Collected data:
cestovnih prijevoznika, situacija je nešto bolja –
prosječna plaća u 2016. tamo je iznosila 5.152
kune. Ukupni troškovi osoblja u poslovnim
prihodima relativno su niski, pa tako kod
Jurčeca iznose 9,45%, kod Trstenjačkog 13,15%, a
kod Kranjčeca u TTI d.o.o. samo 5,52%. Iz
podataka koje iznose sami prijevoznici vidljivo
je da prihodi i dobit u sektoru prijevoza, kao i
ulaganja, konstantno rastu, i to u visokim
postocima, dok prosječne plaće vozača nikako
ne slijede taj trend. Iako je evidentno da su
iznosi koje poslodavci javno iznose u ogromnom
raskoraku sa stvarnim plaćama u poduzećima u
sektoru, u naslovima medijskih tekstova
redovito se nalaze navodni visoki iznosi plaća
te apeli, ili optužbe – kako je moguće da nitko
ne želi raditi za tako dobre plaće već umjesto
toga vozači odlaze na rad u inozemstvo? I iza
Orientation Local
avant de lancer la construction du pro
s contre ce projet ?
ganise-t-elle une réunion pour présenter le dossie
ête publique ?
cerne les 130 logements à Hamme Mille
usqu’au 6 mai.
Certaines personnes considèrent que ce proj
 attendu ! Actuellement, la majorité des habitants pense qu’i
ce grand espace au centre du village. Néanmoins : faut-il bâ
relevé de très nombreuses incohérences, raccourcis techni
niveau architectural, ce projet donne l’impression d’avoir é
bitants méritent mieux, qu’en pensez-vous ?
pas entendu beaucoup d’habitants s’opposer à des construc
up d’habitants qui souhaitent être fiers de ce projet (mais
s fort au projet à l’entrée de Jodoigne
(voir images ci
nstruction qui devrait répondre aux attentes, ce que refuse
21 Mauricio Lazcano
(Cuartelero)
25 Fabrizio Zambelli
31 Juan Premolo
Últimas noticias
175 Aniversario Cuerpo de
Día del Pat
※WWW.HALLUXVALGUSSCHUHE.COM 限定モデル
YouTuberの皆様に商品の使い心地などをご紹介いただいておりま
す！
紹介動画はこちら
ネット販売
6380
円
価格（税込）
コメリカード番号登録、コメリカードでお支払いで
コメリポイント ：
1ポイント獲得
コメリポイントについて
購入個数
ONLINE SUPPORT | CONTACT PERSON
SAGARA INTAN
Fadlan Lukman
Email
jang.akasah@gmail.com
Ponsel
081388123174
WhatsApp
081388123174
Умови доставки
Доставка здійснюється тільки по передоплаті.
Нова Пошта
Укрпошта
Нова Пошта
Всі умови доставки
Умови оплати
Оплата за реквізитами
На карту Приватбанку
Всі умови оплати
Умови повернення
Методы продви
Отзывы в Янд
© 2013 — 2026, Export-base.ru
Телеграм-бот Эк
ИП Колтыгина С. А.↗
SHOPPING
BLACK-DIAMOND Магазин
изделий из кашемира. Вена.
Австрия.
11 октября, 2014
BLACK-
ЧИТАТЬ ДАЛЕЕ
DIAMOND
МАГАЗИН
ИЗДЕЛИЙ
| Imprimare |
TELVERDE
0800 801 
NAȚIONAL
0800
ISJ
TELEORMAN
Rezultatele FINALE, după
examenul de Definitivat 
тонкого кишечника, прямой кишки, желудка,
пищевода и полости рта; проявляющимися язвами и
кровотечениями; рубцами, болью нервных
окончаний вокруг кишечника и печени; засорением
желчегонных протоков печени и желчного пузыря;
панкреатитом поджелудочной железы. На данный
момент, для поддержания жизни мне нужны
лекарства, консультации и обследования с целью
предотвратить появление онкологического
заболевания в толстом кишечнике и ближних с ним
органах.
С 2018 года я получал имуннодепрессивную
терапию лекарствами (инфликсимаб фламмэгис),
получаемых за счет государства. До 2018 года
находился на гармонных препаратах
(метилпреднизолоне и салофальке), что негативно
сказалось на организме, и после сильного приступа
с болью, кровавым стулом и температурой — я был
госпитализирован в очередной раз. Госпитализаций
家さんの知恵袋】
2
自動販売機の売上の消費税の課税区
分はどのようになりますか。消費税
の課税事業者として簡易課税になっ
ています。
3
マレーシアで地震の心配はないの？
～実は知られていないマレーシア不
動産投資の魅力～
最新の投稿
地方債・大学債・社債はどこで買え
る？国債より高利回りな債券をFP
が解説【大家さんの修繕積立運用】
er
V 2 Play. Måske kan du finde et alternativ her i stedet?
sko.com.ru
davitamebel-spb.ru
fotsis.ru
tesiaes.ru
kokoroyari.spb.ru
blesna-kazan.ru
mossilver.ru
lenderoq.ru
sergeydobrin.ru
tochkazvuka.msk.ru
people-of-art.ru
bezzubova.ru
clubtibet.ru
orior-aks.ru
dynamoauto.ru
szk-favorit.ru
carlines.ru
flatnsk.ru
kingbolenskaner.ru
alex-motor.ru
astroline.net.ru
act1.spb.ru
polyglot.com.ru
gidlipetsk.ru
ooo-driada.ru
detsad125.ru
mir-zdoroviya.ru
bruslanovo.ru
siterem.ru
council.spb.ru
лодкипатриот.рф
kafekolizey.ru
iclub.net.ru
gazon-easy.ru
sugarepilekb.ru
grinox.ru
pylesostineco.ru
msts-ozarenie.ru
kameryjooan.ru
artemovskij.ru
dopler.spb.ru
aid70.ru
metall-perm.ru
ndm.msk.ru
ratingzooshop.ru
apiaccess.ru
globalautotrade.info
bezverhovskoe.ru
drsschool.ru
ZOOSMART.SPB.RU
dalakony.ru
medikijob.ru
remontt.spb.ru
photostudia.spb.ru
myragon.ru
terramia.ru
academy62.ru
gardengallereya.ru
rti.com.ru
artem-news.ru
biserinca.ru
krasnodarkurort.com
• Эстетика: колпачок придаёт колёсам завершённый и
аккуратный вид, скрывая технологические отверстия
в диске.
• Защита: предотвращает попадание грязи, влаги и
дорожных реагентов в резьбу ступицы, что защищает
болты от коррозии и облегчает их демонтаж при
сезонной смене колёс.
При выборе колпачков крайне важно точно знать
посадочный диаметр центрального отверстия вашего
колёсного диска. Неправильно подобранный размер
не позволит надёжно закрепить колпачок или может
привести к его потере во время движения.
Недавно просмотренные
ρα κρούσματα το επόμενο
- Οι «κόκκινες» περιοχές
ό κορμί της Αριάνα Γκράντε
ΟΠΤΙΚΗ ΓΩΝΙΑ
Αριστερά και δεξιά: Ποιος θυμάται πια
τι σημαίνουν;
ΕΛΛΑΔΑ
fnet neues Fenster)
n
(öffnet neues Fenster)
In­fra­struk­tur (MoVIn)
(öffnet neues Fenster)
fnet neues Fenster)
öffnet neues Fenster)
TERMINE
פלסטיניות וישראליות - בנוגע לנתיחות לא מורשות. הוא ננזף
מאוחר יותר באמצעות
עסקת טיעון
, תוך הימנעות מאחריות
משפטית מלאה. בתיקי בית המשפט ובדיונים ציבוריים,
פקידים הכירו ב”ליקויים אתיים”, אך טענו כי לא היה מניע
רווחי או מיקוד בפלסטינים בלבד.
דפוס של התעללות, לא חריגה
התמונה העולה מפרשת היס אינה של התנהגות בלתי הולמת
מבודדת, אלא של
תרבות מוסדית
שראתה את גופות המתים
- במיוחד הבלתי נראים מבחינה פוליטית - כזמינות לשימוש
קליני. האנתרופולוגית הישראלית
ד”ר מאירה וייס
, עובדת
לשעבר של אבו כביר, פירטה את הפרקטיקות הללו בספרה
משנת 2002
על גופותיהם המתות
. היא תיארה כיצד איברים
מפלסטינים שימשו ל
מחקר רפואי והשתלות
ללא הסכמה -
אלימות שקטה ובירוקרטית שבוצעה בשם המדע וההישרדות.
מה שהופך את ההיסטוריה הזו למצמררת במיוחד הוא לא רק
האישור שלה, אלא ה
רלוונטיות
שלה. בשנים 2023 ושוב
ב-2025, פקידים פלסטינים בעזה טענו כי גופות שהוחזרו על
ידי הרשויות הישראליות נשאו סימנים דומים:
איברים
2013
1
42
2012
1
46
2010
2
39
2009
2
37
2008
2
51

Work request:
Retype only this portion of the data above: the line containing "globalautotrade.info", the line containing "грязи, влаги и", and all lines between them, exactly.

Exercise output:
globalautotrade.info
bezverhovskoe.ru
drsschool.ru
ZOOSMART.SPB.RU
dalakony.ru
medikijob.ru
remontt.spb.ru
photostudia.spb.ru
myragon.ru
terramia.ru
academy62.ru
gardengallereya.ru
rti.com.ru
artem-news.ru
biserinca.ru
krasnodarkurort.com
• Эстетика: колпачок придаёт колёсам завершённый и
аккуратный вид, скрывая технологические отверстия
в диске.
• Защита: предотвращает попадание грязи, влаги и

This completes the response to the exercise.